Municipal solid wastes have become the new source of clean energy in the 21st century. There are several techniques that have been applied to ensure that these environmental projects remain cost effective and friendly to the environment. For instance, combustion effectively destroys solid wastes with release of energy without significantly causing environmental pollution. However, combustion is only viable for organic matter that burns up to release carbon dioxide as the only major pollutant. Although, carbon dioxide considerably contributes to the formation of acid rain, its release can be effectively regulated at relatively low costs. This can be achieved by the use of carbon dioxide absorbers, or by passing it through chambers, where it is dissolved in water to make commercial carbonic acid. Nonetheless, combustion should not be used for inorganic industrial wastes, because the byproducts could be more harmful to health that the solid wastes them. For instance, inorganic phosphates would burn up to release sulfur dioxide that could form more harmful by product, sulfuric acid (Horstman, 2007).

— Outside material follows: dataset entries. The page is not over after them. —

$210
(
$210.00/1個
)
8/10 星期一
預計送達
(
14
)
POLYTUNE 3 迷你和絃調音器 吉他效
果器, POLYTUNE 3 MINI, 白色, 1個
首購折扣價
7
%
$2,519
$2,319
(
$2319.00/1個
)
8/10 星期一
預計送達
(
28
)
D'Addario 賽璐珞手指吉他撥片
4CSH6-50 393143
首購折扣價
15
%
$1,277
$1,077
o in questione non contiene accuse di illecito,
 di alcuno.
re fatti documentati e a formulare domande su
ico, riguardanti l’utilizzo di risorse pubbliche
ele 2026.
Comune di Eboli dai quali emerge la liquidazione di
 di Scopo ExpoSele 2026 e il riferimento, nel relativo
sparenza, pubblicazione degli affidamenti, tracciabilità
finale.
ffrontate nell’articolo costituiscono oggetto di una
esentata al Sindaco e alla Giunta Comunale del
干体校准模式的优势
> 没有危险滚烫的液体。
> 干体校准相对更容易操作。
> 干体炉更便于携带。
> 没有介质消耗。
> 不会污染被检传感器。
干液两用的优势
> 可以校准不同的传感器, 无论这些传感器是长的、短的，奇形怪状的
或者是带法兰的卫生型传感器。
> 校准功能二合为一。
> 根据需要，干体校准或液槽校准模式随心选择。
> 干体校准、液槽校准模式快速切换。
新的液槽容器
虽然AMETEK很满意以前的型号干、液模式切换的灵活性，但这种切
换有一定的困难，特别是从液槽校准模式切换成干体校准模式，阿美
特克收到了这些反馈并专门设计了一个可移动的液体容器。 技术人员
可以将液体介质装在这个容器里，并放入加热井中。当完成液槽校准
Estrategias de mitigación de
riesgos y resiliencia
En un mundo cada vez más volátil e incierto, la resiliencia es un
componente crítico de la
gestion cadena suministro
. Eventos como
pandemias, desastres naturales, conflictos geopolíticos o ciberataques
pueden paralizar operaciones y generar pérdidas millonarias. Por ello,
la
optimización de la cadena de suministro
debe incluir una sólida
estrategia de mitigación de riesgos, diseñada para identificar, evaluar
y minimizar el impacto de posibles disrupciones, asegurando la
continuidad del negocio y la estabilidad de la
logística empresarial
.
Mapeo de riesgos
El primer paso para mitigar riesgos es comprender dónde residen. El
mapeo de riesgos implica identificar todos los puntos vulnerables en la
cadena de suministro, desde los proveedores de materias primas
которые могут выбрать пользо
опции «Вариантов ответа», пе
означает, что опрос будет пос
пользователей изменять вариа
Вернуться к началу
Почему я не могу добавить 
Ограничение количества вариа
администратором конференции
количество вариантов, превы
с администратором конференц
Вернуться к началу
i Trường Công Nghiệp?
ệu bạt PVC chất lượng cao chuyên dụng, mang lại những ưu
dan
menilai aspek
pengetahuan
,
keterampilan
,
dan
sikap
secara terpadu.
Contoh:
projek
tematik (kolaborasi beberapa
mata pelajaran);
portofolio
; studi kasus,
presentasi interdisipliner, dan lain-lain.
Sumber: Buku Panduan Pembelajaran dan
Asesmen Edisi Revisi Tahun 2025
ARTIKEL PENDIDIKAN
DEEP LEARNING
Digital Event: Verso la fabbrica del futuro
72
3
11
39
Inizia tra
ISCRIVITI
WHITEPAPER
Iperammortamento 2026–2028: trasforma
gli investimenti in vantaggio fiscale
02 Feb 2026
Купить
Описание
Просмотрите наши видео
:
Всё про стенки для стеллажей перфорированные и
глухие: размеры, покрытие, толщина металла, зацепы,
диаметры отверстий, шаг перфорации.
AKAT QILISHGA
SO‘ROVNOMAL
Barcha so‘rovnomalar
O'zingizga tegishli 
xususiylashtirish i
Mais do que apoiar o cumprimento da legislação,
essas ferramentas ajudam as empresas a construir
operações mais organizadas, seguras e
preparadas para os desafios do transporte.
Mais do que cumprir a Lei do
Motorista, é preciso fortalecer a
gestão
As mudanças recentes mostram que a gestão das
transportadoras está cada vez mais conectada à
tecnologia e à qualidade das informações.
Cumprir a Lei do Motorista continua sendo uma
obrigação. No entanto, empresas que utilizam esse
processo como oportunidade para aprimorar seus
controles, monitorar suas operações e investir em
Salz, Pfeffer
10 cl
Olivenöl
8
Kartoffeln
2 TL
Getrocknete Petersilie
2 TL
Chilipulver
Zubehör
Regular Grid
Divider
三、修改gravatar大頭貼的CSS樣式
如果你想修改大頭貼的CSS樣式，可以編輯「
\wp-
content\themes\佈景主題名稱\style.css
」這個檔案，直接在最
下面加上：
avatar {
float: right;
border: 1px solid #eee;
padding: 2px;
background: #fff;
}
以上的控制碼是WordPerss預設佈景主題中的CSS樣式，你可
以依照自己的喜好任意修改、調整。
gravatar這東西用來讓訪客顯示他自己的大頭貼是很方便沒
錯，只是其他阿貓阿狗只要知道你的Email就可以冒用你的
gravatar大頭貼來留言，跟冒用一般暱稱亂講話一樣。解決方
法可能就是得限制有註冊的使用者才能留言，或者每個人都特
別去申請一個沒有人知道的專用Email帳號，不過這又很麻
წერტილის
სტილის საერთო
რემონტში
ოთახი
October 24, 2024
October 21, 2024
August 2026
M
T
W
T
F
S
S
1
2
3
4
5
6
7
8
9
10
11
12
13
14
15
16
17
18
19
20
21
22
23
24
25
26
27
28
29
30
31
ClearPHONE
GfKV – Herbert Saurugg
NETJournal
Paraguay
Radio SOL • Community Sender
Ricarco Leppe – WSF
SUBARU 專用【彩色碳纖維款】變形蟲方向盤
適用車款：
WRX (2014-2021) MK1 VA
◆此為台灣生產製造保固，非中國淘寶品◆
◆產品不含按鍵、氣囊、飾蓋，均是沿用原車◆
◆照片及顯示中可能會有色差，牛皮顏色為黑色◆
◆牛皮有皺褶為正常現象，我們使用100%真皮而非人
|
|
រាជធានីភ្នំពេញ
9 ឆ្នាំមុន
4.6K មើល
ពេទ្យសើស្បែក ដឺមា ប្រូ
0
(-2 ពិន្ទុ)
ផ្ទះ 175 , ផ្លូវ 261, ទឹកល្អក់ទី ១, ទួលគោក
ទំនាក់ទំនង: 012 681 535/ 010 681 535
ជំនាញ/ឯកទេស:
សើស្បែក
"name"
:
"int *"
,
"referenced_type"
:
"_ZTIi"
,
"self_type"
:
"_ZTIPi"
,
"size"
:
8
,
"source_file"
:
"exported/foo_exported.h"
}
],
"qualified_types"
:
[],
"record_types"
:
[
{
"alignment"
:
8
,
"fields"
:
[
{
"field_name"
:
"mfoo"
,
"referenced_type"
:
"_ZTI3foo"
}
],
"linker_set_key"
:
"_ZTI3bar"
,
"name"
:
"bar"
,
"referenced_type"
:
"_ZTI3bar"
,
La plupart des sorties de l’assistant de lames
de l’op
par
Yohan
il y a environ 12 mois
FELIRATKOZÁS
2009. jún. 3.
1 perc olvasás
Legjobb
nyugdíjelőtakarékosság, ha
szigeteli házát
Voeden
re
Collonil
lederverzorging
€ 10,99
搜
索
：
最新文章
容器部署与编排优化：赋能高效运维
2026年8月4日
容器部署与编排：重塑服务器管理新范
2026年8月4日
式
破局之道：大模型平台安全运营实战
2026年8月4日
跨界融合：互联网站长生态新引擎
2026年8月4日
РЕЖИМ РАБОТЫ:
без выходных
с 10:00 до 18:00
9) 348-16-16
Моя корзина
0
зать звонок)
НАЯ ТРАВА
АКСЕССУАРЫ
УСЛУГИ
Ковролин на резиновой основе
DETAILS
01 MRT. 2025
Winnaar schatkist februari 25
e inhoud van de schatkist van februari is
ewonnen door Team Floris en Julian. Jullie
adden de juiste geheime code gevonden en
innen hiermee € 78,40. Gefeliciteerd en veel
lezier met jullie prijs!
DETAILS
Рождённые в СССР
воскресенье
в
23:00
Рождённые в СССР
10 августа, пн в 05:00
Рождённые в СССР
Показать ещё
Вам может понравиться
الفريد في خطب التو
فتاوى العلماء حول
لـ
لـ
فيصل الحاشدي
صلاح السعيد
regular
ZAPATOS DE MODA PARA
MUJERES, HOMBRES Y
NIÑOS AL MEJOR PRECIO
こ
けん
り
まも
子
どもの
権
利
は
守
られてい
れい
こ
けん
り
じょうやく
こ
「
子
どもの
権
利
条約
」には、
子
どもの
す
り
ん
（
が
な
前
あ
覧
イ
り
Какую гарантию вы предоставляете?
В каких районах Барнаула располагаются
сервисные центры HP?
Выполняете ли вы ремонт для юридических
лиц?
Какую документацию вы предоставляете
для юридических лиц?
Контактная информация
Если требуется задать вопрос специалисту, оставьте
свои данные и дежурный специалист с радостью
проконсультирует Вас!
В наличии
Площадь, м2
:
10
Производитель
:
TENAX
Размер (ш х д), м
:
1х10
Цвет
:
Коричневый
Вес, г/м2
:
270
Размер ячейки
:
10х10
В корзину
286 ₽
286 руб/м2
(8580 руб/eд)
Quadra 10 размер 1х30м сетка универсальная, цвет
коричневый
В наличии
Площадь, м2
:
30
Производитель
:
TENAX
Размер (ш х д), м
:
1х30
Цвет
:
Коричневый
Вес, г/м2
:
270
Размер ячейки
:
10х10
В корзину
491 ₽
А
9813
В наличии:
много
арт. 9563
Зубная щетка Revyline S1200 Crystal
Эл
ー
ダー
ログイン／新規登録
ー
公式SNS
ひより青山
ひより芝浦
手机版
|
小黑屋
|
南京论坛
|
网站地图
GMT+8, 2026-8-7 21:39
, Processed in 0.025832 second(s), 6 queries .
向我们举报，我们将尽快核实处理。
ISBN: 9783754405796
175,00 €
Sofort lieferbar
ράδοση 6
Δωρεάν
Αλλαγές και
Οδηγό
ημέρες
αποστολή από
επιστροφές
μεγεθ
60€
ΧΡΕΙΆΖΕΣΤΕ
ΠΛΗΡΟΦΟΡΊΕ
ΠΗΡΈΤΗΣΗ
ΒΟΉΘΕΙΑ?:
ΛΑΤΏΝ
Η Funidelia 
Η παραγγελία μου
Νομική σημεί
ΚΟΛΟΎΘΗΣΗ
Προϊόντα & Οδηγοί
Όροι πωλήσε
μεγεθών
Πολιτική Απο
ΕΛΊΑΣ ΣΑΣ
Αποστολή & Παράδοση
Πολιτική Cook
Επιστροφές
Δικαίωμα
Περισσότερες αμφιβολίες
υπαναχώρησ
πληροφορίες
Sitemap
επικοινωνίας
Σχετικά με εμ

The other technique that has been employed in generating energy from waste products includes pyrolysis. This is basically the process of decomposing wastes, where organic matter is burned at elevated temperatures under oxygen free conditions. Ideally, this technique has significant controls that ensure that the release of byproducts into the environment is done systematically without posing much public health risks. Basically, pyrolysis causes irreversible change in the chemical, as well as the physical composition of the waste products to release their energy contents. For instance, in the decomposition of wood, pyrolysis is done at elevated temperature of about 250 degrees centigrade. This causes production of gas and other liquids, thereby leaving behind solid mass that is almost very rich in its carbon content. On the other hand, the gasification technique has been widely applied in the utilization of solid wastes to generate energy. This process focuses on converting the organic matter into gaseous carbons that can then be used as fuels. Usually, the solid wastes are decomposed at extremely high temperatures of about 700 degrees centigrade under the controlled oxygen and moisture levels. The entire process leads to the formation of synthetic gas that is basically a mixture of several gases. In order to reap maximum benefits from the gases produced, the mixture is usually separated into single gas compositions and sold as pure gases. This can also be done using plasma gasification process that focuses on using high temperatures to ionize gas that is then used to break down organic matter into the solid masses and gas mixtures. Although, the two methods are fundamentally the same, the use of ionized gas is generally more expensive and is hardly used (Beychok, 1975).
In conclusion, a great deal of wealth and health has been discovered in municipal solid wastes. Although, initially viewed as environmental contaminant, solid wastes can currently be used in the manufacture of gaseous products and to regulate environmental pollution. In fact, the United Nations consider this one of the greatest achievements of the century, especially considering that the new global challenge is environmental pollution.